Mr Okonkwo who was recently appointed managing director of First Bank of Nigeria (FBN) Holdings Plc is said to be questioned over his role in the transfer of $153.3 million from the Nigerian National Petroleum Commission in favour of Diezani Alison-Madueke, Nigeria’s former petroleum minister while he was managing director of Fidelity Bank.
It could be recalled that the EFCC had on April 28, 2016, detained Mr Okonkwo over the same matter and later slammed a 14-count charge, including money laundering, on him. It is also unclear if there is fresh evidence against the banker which has now necessitated a fresh round of investigation. EFCC officials contacted declined to provide details.
The board of FBN Holdings Plc had on October 28 appointed Mr Okonkwo the new GMD of the company with effect from January 1, 2022. He will succeed Mr.

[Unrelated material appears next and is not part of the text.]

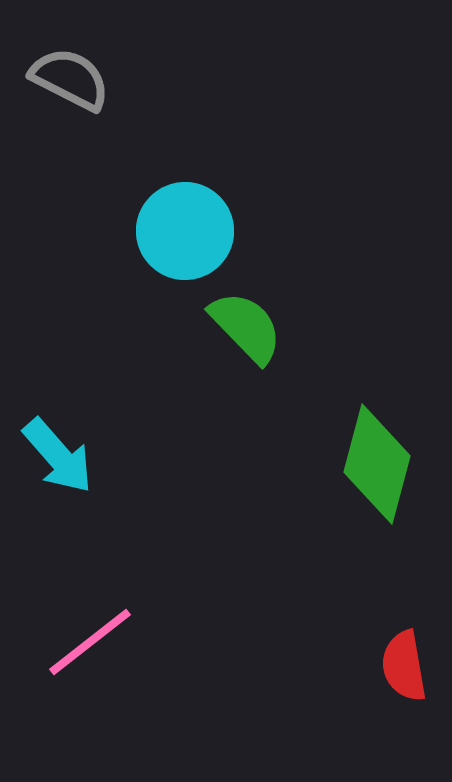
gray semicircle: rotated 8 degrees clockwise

U.K. Eke, who will step down on December 31, according to the company’s note to the Nigerian Exchange Limited.
The board’s decision came five days after the chairman of Geregu Power Plc, Femi Otedola, declared his 5.07 per cent stake in the group, making him a substantial shareholder.
It also came a day after Tunde Hassan-Odukale (FirstBank’s chairman) responded to a query from the exchange to FBN Holdings, seeking clarification on why the shareholding of Mr Hassan-Odukale and related parties were classified into two parts of 4.16 and 1.20 per cent respectively, totalling 5.36 per cent.